In 1933, when Hitler came to power, Eva’s father Bernd Nathan left Hamburg for Prague where he eventually met her mother Anka Kauderová. The couple married on 15th May 1940. In December 1941 her parents were sent to Terezín (Theresienstadt). They were to remain there for three years, which was very unusual: they were young, strong and well able to work.
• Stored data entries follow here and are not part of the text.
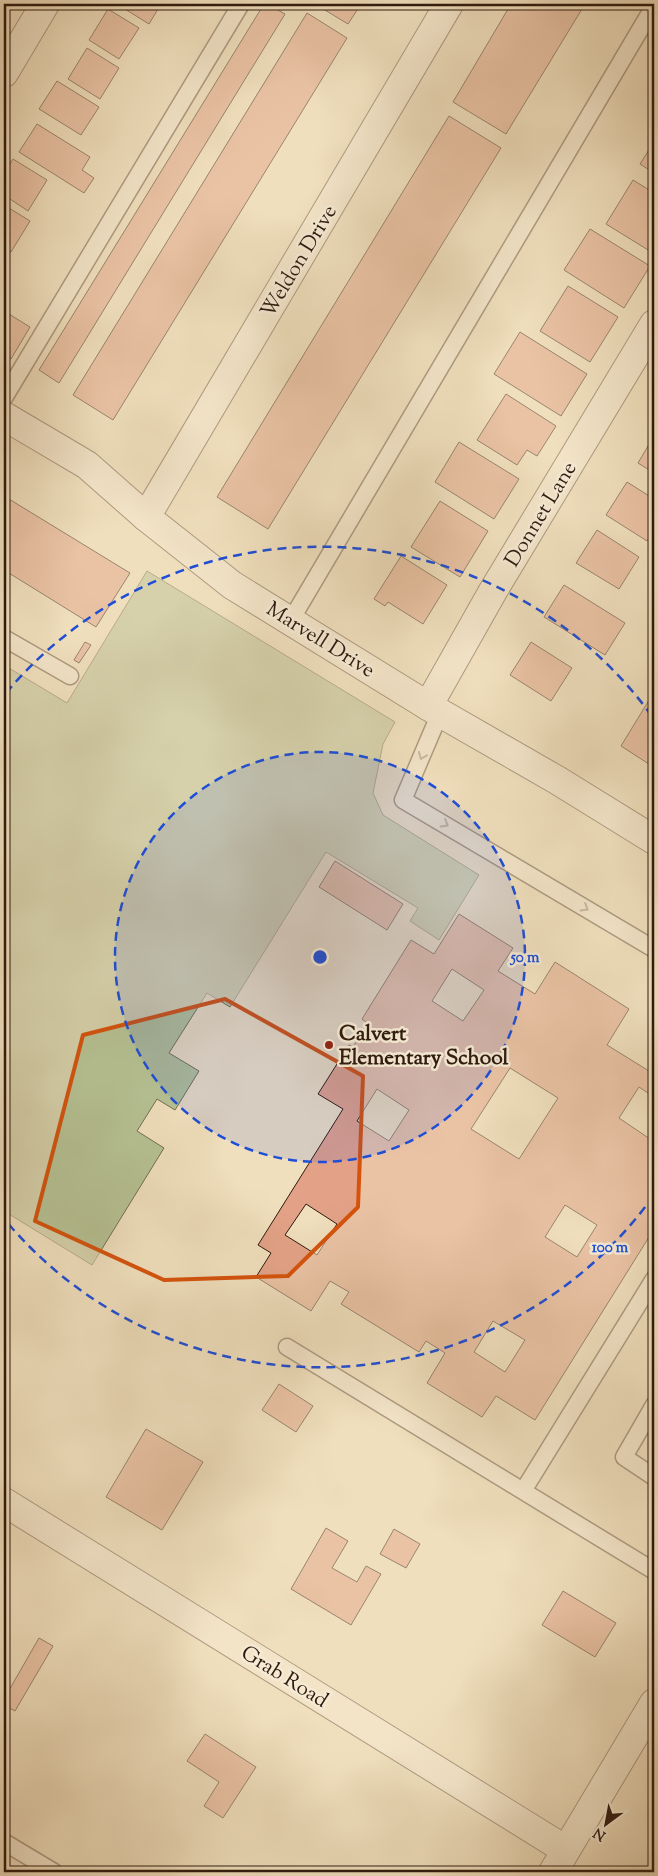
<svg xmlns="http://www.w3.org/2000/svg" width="658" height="1876" font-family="'Sorts Mill Goudy',serif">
  <rect width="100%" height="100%" fill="#f0dfbd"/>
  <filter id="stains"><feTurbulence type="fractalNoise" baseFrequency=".004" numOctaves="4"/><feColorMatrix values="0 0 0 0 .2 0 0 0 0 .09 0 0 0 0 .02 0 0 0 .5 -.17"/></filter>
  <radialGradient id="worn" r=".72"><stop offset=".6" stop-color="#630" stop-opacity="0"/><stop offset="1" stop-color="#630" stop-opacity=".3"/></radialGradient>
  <path fill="#b6c294" stroke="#726e51" d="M147 571 395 722 383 744 373 793 383 815 479 875 439 940 410 921 418 908 326 852 230 1007 207 993 169 1053 199 1071 175 1110 157 1099 137 1131 164 1148 92 1265 4 1211V665L67 703Z"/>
  <path fill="#e3a287" stroke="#2e1a0e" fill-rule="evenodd" d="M117 4H161L149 24Z
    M264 4H267L285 14 59 383 39 370Z
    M315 4H361L348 24Z
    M511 4H585L506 134 453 102Z
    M108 9 139 28 119 59 89 40Z
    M307 13 347 38 113 420 73 395Z
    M87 48 119 68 100 99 68 79Z
    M57 81 99 107 81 135 39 109Z
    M449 116 501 148 268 529 217 497Z
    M37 124 90 157 82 170 94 178 84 193 19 152Z
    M654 142V173L640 164Z
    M13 159 47 180 28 211 4 195V174Z
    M633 180 654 193 653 253 606 224Z
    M4 205 30 221 11 252 4 247Z
    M590 229 650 266 624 308 564 270Z
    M568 286 618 317 590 362 540 331Z
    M4 311 30 327 11 359 4 354Z
    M520 332 587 374 561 416 494 374Z
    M506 394 556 426 537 456 527 450 517 465 477 440Z
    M654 436V473L638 463Z
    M459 442 519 479 494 519 435 482Z
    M627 482 654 499V530L647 541 606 515Z
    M4 496 130 573 96 627 4 570Z
    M440 501 488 531 460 577 411 547Z
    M597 530 639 557 619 589 576 563Z
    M401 556 447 585 423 624 388 602 385 606 374 599Z
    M564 585 625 623 605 655 544 617Z
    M85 642 91 645 79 663 74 660Z
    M531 642 572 668 551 701 510 675Z
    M654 692V762L652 766 621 746Z
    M335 861 403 904 387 930 319 887Z
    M459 914 513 948 498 971 535 994 555 962 629 1009 607 1045 649 1071 654 1062V1097L639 1087 619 1118 650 1139 654 1133V1229L535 1420 496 1396 482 1417 427 1383 445 1353 426 1341 419 1352 341 1304 349 1292 330 1281 311 1311 256 1277 271 1253 258 1245 343 1109 318 1094 349 1045 353 1047 368 1024 362 1019 411 940 434 954ZM452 969 484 990 463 1021 432 1001ZM510 1068 558 1098 519 1159 471 1129ZM377 1089 409 1110 389 1141 357 1121ZM306 1204 337 1224 317 1255 285 1235ZM565 1205 597 1225 577 1257 545 1237ZM493 1321 525 1340 505 1372 474 1352Z
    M279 1384 313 1406 296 1432 262 1410Z
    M146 1429 203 1462 162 1530 106 1497Z
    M326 1528 348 1541 332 1568 357 1582 366 1566 381 1574 351 1625 291 1589Z
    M394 1529 420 1544 406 1568 380 1554Z
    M563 1591 616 1623 595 1657 542 1625Z
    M39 1638 53 1646 15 1711 4 1705V1699Z
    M205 1734 256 1767 223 1818 204 1806 219 1782 187 1761Z"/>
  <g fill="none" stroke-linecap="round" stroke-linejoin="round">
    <defs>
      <path id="service" d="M4 398 241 4
        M291 620 654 6
        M4 638 70 676
        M440 713 403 800 654 949
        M287 1347 654 1571
        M654 1405 624 1457 654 1477
        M523 1491 654 1279
        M4 1842 54 1872"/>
      <path id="minor" d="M4 73 45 4
        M146 517 449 4
        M428 706 493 591 654 324
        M4 1502 566 1850"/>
      <path id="tertiary" d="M4 416 87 465 146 517 232 585 428 706 557 780 654 840
        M553 1872 654 1703"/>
    </defs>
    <use href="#service" stroke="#5e4b3a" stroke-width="19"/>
    <use href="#minor" stroke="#5e4b3a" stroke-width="30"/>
    <use href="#tertiary" stroke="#5e4b3a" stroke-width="30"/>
    <use href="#service" stroke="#f5ead4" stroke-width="16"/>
    <use href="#minor" stroke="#f5ead4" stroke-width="28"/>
    <use href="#tertiary" stroke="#f5ead4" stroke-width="28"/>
  </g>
  <defs><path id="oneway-chevron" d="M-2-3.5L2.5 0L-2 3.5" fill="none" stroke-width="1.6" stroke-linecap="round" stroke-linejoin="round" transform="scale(1.25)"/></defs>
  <g stroke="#9b8c7b">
    <use href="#oneway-chevron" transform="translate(422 756) rotate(113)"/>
    <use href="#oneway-chevron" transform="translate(445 824) rotate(31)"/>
    <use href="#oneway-chevron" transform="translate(585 908) rotate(31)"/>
  </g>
  <path d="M0 0H658V1876H0ZM225 999 363 1076 358 1207 288 1276 164 1280 35 1221 83 1035Z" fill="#f0dfbd" fill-opacity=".55" fill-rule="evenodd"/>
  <path fill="none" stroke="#d5530c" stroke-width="4" stroke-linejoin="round" d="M225 999 363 1076 358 1207 288 1276 164 1280 35 1221 83 1035Z"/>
  <circle cx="320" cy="957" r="205" fill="#1d4ed8" fill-opacity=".12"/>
  <g fill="none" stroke="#1d4ed8" stroke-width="2.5" stroke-dasharray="9 6">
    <circle cx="320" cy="957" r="205"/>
    <path d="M654 1195A410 410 0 0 1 6 1221M6 693A410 410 0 0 1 654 719"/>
  </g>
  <circle fill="#8f2418" stroke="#f5ead4" stroke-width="2" cx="329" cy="1045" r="5"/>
  <g text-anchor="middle" stroke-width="5" stroke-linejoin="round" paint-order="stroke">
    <g font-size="21" fill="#2e1a0e" stroke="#f5ead4">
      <text transform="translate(298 261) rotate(-59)" y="7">Weldon Drive</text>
      <text transform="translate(540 514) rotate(-59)" y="7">Donnet Lane</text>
      <text transform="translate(321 639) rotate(32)" y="7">Marvell Drive</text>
      <text transform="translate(285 1676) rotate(32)" y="7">Grab Road</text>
    </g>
    <g font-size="21" font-weight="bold" fill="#2e1a0e" stroke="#f5ead4" text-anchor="start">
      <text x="339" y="1040">Calvert<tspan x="339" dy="24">Elementary School</tspan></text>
    </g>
  </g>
  <circle cx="320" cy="957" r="8" fill="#1d4ed8" stroke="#f5ead4" stroke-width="2.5"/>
  <g font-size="15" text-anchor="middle" font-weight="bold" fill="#1d4ed8" stroke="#f5ead4" stroke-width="5" stroke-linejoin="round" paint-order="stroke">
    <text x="525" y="962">50 m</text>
    <text x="610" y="1252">100 m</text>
  </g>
  <rect width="658" height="1876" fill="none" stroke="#f0dfbd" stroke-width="20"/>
  <rect x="5" y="5" width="648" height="1866" fill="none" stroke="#2e1a0e" stroke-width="2.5"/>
  <rect x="10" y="10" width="638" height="1856" fill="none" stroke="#2e1a0e"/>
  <g transform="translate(606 1824) rotate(212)" stroke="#f5ead4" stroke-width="4" paint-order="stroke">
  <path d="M0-4L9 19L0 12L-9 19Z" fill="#2e1a0e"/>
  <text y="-8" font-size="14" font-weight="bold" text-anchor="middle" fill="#2e1a0e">N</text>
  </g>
  <rect width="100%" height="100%" filter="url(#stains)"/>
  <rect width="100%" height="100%" fill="url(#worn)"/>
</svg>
During this time, and despite the sexes being segregated, Anka became pregnant with a son, Dan. When the Nazis discovered this fact, Eva’s parents were forced to sign a document stating that when the baby was born, it would have to be handed out over to the Gestapo to be murdered; it was the first time her mother had heard the word ‘euthanasia’. However, in the event, her brother died of pneumonia at two months of age. And his death meant Eva’s life – had Eva’s mother subsequently arrived in Auschwitz-Birkenau with a baby, she would have been sent immediately to the gas chambers. But because she arrived there without a baby and although by this time she was again pregnant with Eva – but not visibly – she survived.
Eva’s mother was in Auschwitz–Birkenau from 1st-10th October 1944. She had, incredibly, volunteered to follow her husband who was sent there. Tragically, she never saw him again and he never knew she was pregnant. She discovered after the war that he had been shot on 18th January 1945 – less than a week before the liberation by the Red Army.
As Anka’s pregnancy was not visible and she was deemed fit for work, she was sent out of Auschwitz to work in an armaments factory in Freiberg, near Dresden. She was to remain there for the next six months – by now getting weaker while at the same time, becoming more visibly pregnant.
By the spring of 1945 the Germans were retreating and evacuating concentration and slave labour camps. Eva’s mother and her fellow prisoners were forced onto a train: not cattle tracks this time but coal trucks – open to the skies and, obviously, filthy. They weren’t given any food and scarcely any water during what was to become a 3-week nightmare journey around the Czech countryside. The Nazis didn’t know what to do with their ‘dying cargo’.
The train eventually arrived at Mauthausen concentration camp. Anka had such a shock when she saw the name of this notorious camp that her labour began and Eva was born on a cart, in the open, without any assistance, medical or any other kind. By this stage, Anka weighed about 5 stone (35 kg) – she had the appearance of a scarcely living pregnant skeleton. And Eva weighed about 3lbs/1.5 kg. If the camp’s gas chambers hadn’t been blown up on 28th April 1945 and the Americans hadn’t liberated Mauthausen just days after Eva’s birth, neither mother or child would have survived.
Eva and her mother returned to Prague, where Anna married Eva’s stepfather in February 1948. In the same year they emigrated to the UK and settled in Cardiff. Eva married an academic lawyer in 1968, has two sons and has been living in Cambridge ever since.